Task instructions:
Print the line containing "25: 15.9 -> 15.8" and all lines after it, unchanged, through the end of the data. Leave the pictures out.
== Data to use ==
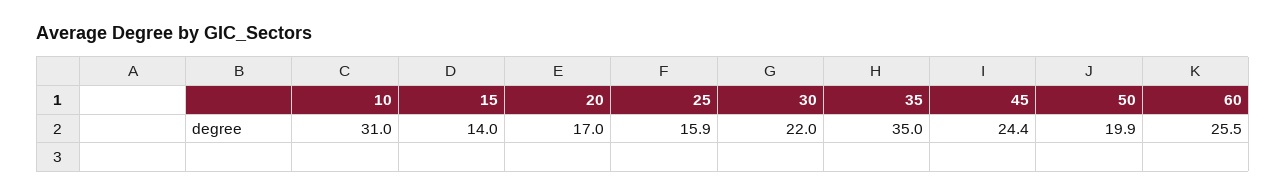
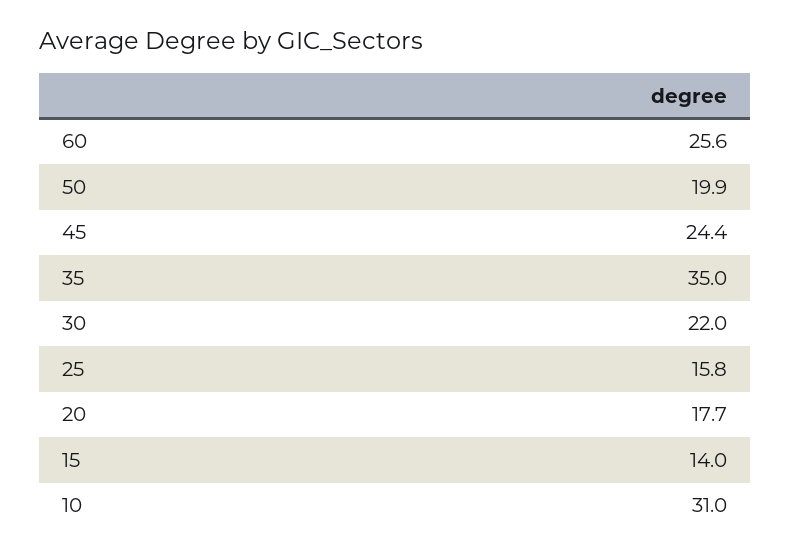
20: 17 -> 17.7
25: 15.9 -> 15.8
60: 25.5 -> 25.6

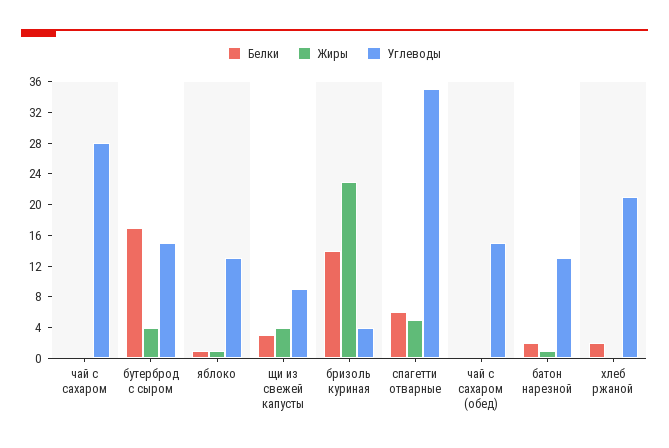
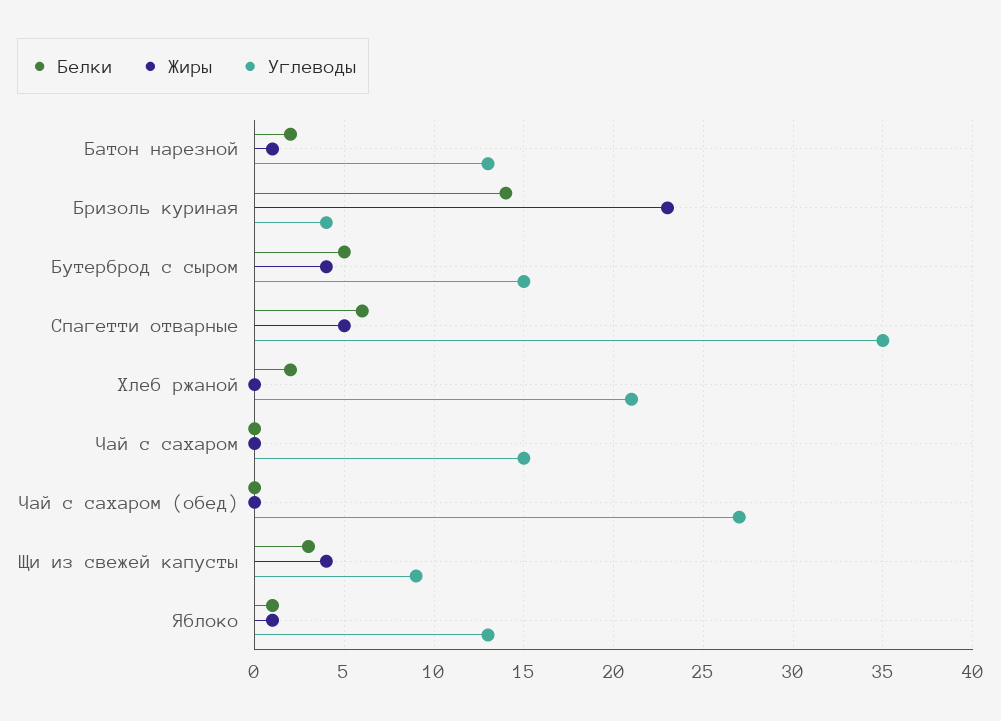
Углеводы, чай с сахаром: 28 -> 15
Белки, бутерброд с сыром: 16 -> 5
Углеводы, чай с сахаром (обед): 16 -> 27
===
Written response:
25: 15.9 -> 15.8
60: 25.5 -> 25.6

Углеводы, чай с сахаром: 28 -> 15
Белки, бутерброд с сыром: 16 -> 5
Углеводы, чай с сахаром (обед): 16 -> 27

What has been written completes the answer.